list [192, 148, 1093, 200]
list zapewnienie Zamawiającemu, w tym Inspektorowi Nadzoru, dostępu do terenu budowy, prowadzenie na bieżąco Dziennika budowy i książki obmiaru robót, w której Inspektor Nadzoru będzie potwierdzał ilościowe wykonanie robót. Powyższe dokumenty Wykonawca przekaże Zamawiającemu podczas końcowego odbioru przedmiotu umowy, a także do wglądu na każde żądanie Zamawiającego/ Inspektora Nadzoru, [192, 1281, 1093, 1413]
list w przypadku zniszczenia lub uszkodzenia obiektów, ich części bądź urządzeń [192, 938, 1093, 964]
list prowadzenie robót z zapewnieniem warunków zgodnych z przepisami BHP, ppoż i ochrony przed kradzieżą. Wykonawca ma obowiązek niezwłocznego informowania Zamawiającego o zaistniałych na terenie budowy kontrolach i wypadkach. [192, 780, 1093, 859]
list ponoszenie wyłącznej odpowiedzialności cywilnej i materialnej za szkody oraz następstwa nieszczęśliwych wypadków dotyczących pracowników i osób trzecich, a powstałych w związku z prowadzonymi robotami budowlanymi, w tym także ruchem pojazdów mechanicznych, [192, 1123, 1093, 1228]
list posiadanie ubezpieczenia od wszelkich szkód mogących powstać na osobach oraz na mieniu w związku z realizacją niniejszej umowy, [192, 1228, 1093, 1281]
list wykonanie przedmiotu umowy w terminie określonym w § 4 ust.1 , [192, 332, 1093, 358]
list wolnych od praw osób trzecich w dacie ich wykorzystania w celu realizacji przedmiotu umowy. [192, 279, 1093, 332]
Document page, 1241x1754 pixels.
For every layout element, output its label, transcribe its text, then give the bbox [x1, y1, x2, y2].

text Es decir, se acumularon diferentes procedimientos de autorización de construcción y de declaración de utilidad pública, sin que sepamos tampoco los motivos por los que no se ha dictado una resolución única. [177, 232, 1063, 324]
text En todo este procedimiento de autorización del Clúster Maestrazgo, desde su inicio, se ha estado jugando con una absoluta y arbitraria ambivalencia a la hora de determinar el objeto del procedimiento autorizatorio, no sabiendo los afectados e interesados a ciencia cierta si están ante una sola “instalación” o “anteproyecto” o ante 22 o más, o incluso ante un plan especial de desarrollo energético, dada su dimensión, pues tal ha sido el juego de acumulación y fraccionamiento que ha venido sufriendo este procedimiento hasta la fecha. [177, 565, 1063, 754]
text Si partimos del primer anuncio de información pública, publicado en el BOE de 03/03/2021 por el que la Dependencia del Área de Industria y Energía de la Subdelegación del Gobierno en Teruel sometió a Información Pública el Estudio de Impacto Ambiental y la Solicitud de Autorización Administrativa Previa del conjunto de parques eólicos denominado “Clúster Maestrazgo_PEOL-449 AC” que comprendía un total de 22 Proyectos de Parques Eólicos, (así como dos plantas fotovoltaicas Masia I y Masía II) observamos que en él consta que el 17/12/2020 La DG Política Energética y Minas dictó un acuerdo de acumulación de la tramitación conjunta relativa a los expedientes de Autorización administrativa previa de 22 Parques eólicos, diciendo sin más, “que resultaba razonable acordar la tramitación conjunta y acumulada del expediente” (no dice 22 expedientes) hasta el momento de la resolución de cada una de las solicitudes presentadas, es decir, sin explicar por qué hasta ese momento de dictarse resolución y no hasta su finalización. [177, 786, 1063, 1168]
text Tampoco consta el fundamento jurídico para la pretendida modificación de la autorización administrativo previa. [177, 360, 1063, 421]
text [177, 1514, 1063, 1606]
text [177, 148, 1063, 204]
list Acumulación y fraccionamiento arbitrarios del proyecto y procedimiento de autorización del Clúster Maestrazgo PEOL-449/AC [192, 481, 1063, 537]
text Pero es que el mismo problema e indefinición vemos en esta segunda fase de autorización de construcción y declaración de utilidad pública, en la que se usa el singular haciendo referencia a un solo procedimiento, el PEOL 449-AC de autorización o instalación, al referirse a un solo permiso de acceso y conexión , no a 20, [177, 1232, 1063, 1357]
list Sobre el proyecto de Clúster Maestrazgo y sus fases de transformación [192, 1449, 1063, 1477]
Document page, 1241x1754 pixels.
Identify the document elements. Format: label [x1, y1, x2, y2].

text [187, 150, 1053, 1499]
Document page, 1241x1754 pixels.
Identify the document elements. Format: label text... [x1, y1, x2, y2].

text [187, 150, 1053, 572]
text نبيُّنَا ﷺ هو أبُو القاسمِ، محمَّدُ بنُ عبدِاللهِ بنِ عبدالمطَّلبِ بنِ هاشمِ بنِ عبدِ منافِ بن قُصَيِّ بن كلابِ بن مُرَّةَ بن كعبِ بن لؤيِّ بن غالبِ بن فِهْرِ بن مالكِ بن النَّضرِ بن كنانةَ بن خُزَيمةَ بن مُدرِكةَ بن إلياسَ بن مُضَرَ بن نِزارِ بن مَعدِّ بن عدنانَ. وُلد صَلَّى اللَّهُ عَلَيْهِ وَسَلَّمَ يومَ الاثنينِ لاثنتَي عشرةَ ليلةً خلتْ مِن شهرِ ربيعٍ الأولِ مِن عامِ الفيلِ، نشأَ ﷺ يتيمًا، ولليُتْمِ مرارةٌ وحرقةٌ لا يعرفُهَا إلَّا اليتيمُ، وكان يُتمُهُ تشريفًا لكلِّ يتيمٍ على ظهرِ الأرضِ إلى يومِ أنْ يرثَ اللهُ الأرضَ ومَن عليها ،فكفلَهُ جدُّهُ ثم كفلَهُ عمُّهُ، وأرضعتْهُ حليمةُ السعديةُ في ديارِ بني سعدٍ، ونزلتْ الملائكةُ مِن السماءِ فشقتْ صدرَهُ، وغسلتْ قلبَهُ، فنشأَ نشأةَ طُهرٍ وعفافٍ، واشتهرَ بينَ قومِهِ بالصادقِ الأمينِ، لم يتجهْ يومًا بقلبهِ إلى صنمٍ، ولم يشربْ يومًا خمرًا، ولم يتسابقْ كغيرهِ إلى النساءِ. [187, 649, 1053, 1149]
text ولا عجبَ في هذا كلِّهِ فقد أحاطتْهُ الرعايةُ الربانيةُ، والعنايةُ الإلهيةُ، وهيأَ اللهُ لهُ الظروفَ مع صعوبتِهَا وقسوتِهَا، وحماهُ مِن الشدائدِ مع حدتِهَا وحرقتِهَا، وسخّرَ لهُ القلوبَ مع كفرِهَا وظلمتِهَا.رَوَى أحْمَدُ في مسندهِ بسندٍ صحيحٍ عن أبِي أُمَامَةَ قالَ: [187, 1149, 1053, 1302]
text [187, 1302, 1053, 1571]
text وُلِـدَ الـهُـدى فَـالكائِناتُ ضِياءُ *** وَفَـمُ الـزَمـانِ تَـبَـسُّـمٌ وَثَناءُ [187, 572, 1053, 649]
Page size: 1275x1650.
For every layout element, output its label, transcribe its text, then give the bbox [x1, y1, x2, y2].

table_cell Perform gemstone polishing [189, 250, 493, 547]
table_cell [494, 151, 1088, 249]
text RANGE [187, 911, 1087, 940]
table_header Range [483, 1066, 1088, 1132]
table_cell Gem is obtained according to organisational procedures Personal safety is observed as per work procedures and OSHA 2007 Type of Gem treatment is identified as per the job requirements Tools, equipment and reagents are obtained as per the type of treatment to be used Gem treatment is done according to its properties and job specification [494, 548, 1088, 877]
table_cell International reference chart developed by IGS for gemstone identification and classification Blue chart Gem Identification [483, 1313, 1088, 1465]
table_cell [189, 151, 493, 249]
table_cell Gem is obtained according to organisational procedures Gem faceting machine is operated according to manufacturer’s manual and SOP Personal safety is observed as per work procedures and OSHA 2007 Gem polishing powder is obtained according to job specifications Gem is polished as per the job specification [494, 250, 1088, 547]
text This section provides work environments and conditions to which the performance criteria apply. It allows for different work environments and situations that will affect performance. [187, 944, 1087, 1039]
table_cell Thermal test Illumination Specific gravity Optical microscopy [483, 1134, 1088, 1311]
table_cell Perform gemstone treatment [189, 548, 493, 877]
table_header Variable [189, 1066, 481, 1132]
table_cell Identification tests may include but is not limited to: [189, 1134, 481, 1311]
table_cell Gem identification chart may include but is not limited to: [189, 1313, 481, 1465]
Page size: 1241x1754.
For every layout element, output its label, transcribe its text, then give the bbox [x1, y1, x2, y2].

****************

▶ WHAT YOU HAVE TO DO
The required output is each line of the entries that contains the word "size".

▶ THE COMPLETED TASK
Page size: 1275x1650.
Page size: 1241x1754.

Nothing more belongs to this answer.